Note, switching INADDR_ANY to gVirtualIp.ip causes the system to not return an error during the API call. But the route is still needed as shown below:

Sat Sep 10 00:10:07.541 2011 [../common/clPluginHelper.c:131](sysctrlI1.16111 : AMF.IOC.PLUGIN_HELPER.00021 : INFO) ASP_UDP_LINK_NAME env is exported.
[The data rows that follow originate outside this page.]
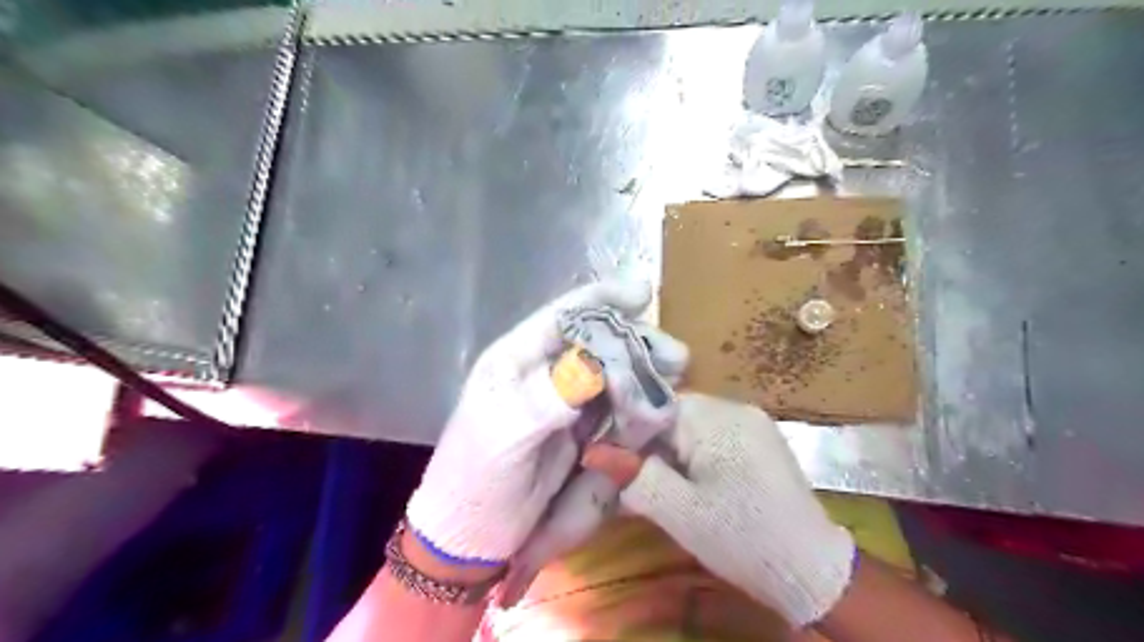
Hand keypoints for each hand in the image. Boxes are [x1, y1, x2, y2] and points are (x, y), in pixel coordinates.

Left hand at [407, 283, 667, 563]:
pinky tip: (657, 414)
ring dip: (644, 375)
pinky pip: (617, 407)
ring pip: (614, 373)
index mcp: (517, 359)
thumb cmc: (476, 480)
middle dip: (636, 344)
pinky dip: (639, 407)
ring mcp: (565, 400)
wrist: (474, 535)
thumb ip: (548, 397)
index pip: (564, 316)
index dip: (603, 300)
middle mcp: (544, 371)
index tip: (645, 293)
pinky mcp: (580, 429)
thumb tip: (594, 364)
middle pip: (598, 342)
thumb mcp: (505, 434)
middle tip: (676, 359)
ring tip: (675, 382)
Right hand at [585, 390, 851, 626]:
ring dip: (676, 452)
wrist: (810, 567)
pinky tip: (699, 484)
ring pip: (695, 426)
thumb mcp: (677, 509)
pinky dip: (699, 455)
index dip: (632, 433)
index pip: (655, 407)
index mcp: (714, 416)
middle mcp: (735, 407)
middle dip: (655, 446)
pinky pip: (717, 435)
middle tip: (642, 481)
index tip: (617, 462)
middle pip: (675, 415)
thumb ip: (633, 474)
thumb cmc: (739, 536)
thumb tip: (592, 450)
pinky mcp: (762, 439)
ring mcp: (753, 421)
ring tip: (671, 487)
Value is eth0:10 Sat Sep 10 00:10:07.541 2011 [clUdp.c:357](sysctrlI1.16111 : AMF.UDP.INI.00022 : DEBUG) Link Name: eth0:10, IP Node Address: 192.168.57.2, Network Address: 255.255.255.0, Broadcast: 192.168.57.255 Sat Sep 10 00:10:07.541 2011 [../common/clPluginHelper.c:510](sysctrlI1.16111 : AMF.IOC.PLUGIN_HELPER.00024 : INFO) Ignored assignment IP address: 192.168.57.2, for device: eth0:10 Sat Sep 10 00:10:07.542 2011 [clUdpNotification.c:540](sysctrlI1.16111 : AMF.UDP.NOTIF.00025 : ERROR) sendmsg failed with error [Network is unreachable] for destination [225.0.1.1] Sat Sep 10 00:10:07.542 2011 [clUdpNotification.c:540](sysctrlI1.16111 : AMF.UDP.NOTIF.00026 : ERROR) sendmsg failed with error [Network is unreachable] for destination [225.0.1.1] Sat Sep 10 00:10:07.542 2011 [clIocHeartBeat.c:910](sysctrlI1.16111 : AMF.IOC.HBT.00027 : NOTICE) Heartbeat set to fast failure detection for local components Sat Sep 10 00:10:07.543 2011 [clEo.c:324](sysctrlI1.16111 : AMF. EO.INI.00028 : DEBUG) Initializing essential library [RMD]... Sat Sep 10 00:10:07.543 2011 [clEo.c:324](sysctrlI1.16111 : AMF. EO.INI.00029 : DEBUG) Initializing essential library [EO]... Sat Sep 10 00:10:07.543 2011 [clEo.c:603](sysctrlI1.16111 : AMF. EO.INI.00030 : INFO) Initializing basic libraries... Sat Sep 10 00:10:07.543 2011 [eo.c:1160](sysctrlI1.16111 : AMF._EO.INI.00031 : DEBUG) Creating EO for [AMF]. Msg threads [1] comm port [1] main thread? [0] Sat Sep 10 00:10:07.543 2011 [clUdpNotification.c:540](sysctrlI1.16111 : AMF.UDP.NOTIF.00032 : ERROR) sendmsg failed with error [Network is unreachable] for destination [225.0.1.1] Sat Sep 10 00:10:07.543 2011 [clTransportNotify.c:251](sysctrlI1.16111 : AMF.XPORT.NOTIFY.00033 : DEBUG) Xport notify opened for path [/root/safplus/var/run/notify/cpmServer_sysctrlI1_1] Sat Sep 10 00:10:07.544 2011 [eo.c:1296](sysctrlI1.16111 : AMF._EO.INI.00034 : ERROR) clIocCommPortCreate() failed, error [0xb] Sat Sep 10 00:10:07.544 2011 [clEo.c:826](sysctrlI1.16111 : AMF. EO.INI.00035 : CRITIC) Exiting : EO setup failed, error [0xb]

AndrewStoneOpenClovis commented 11 years ago

To trigger the bug, I'll bet you can do: route del -net 224.0.0.0 netmask 224.0.0.0 eth0

before starting SAFplus

hoangle commented 11 years ago

Yes, if using multicast, having enable this for interface.